2.3. Comparison of piezoionic capabilities between single and multilayered devices

Fig. 4a and c present the current responses of the single-layer and multilayer sensors, respectively, under varying bending deformations (5, 30, and 60 degree). Although both sensors display increasing current with larger bending angles, the multilayer sensor achieves substantially higher output, reflecting its enhanced ion mobility and charge separation. Fig. 4b and d show the rough surface scanning results for the single-layer (Fig. 4b) and multilayer (Fig. 4d) sensors when traversing surfaces of gradient roughness. The STFT analysis reveals that the multilayer sensor exhibits more pronounced and distinct signal variations in response to changes in surface roughness, showing higher sensitivity to both static bending and vibrational deformations compared to the single-layer sensor (16 μm ionic composite). This improvement is attributed to the charge attraction between the active and charged layers in the multilayer structure, which increases the concentration of free ions in the active layer, amplifying the current output during bending deformation. The ion dynamics within the multilayer structure were further investigated using electrochemical impedance spectroscopy (EIS) under alternative current (AC) voltage (40 mV) with frequencies ranging from 1 to 10⁵ Hz. Fig. 4e presents the Nyquist plot for the single-layer sensor, showing a semicircle with a straight tail, corresponding to the bulk film and electrical double layer (EDL) region, respectively. In contrast, the multilayer sensor exhibits an additional semicircular region, indicating the presence of an ion accumulation layer at the interface between the active and charged layers (Fig. 4f).

Fig. 4 Comparison of piezoionic performance between single-layer and multilayer sensors. (a) Current response of a single-layer sensor under bending deformations (5°, 30°, and 60°). (b) STFT spectral patterns of a single-layer sensor for the rough-surface scanning on a surface with gradient roughness. (c) Current response of a multilayer sensor under bending deformations (5°, 30°, and 60°) and (d) STFT spectral patterns of a single-layer sensor for the rough-surface scanning on a surface with gradient roughness. The color scale bar indicates the STFT intensity level. (e) Nyquist plot of the single-layer sensor, showing bulk film and EDL characteristics. (f) Schematic illustration of ion distribution in the single-layer configuration. (g) Equivalent circuit model for the single-layer sensor. (h) Modified equivalent circuit model for the multilayer sensor, incorporating ion accumulation effects. (i) Frequency-dependent tan δ curves showing charge relaxation frequency shifts with increasing bending deformation angles. (j) Relationship between the relaxation time and bending angle.

The electrical properties were analyzed using an equivalent circuit model. The single-layer sensor was modeled with an electrode resistance (R_elect), a parallel RC circuit (R_bulk, C_bulk), and a constant phase element (CPE) for the EDL (Fig. 4g). However, in the multilayer sensor, an additional parallel RC circuit (R_ion, C_ion) was included to account for the ion-accumulating interface (Fig. 4h). Fitting the equivalent circuit (Fig. S11a, ESI†) reveals that the multilayer sensor presents a significantly higher EDL charge (670 μF) than the single-layer (230 μF), due to interactions between accumulated free ions (EMIM⁺ TFSI⁻) and counter-charged ions (Na⁺ Cl⁻), leading to the enhanced current generation. To further examine the effect of free ion concentration under bending, EIS analysis was conducted on sensors with low ion concentrations under various deformations. As depicted in Fig. S11b and c, ESI,† the resistance of the bulk film decreases with increasing bending deformation due to the rise in free ion concentration, whereas the single-layer sensor shows no significant resistance variation. The interaction between the charged and active layers influences ionic bonding strength, leading to the release of free ions under external stress, leading to an increase in ionic conductivity.

═══

# Objectives:
1 – What EDL charge does the passage on piezoionic sensors report for the multilayer sensor after fitting the equivalent circuit?
2 – Please say whether each statement agrees with the passage on piezoionic sensors, answering yes or no and quoting the words that decide it: (a) The bulk film resistance of the single-layer sensor drops clearly as bending increases. (b) The EIS measurements covered frequencies from 1 to 10⁵ Hz. (c) Fitting gave the single-layer sensor an EDL charge of 230 μF.
3 – Carry on the passage on piezoionic sensors, starting after its last sentence.
The lines that follow have nothing to do with the work here.

(Records)
═══

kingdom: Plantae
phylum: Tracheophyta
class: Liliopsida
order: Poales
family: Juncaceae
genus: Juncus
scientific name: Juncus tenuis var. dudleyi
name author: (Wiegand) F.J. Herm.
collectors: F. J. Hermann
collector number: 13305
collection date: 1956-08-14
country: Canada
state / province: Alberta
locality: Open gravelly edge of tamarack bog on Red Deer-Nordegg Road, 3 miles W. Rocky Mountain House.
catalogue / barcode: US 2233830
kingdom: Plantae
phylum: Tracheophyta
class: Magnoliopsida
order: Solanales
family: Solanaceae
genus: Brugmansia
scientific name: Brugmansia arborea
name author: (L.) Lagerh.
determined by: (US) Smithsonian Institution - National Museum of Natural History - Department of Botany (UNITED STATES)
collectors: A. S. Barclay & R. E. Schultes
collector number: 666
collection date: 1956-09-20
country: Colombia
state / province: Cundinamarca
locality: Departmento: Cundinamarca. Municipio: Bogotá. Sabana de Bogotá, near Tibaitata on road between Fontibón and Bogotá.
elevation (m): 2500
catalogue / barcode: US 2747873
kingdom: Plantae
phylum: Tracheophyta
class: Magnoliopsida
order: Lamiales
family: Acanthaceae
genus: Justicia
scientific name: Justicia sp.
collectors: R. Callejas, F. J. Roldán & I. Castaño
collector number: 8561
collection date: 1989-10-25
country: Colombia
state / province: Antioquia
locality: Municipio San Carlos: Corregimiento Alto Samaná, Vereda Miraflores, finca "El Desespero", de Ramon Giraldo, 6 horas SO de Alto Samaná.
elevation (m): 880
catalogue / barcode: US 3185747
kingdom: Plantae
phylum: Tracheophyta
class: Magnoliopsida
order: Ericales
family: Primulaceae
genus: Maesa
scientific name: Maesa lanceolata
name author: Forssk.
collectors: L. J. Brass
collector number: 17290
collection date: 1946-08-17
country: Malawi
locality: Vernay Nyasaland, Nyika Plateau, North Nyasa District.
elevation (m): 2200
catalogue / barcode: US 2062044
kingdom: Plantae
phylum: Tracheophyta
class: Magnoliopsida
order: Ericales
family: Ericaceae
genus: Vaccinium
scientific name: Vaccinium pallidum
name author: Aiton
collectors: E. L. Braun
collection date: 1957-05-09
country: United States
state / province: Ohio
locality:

═══

# The responses:
1 – 670 μF.

2 –
(a) No: "whereas the single-layer sensor shows no significant resistance variation."
(b) Yes: "with frequencies ranging from 1 to 10⁵ Hz."
(c) Yes: "than the single-layer (230 μF)."

3 –
The frequency dependence of tan δ(ε′′/ε′), where ε′′ and ε′ correspond to the imaginary and real resistance, respectively, was analyzed to investigate free ion density and diffusivity by examining shifts in charge relaxation frequency (τ⁻¹) and dielectric loss.⁴⁵ As reported in previous studies,⁴⁶ charge relaxation frequency, the reciprocal of relaxation time (τ = ε/σ = RC, where ε and σ represent the dielectric constant and ionic conductivity, respectively), increases with higher ion concentration due to the enhancement of segmental motion of the polymer chain, facilitating faster ion dynamics. Fig. 4i and j show that the charge relaxation frequency (τ⁻¹) shifts toward higher frequencies as bending increases, confirming the enhanced ion conductivity in the multilayer sensor. The concentration of free ions is a key factor influencing the piezoionic properties, as it governs the charge gradient that facilitates ion movement. In comparison to the single-layer sensor, the multilayer sensor exhibits a more pronounced piezoionic effect, which is directly correlated with an increase in free ion concentration. As the free ion concentration rises, charge redistribution becomes more efficient, leading to a greater piezoionic response in the multilayer sensor system.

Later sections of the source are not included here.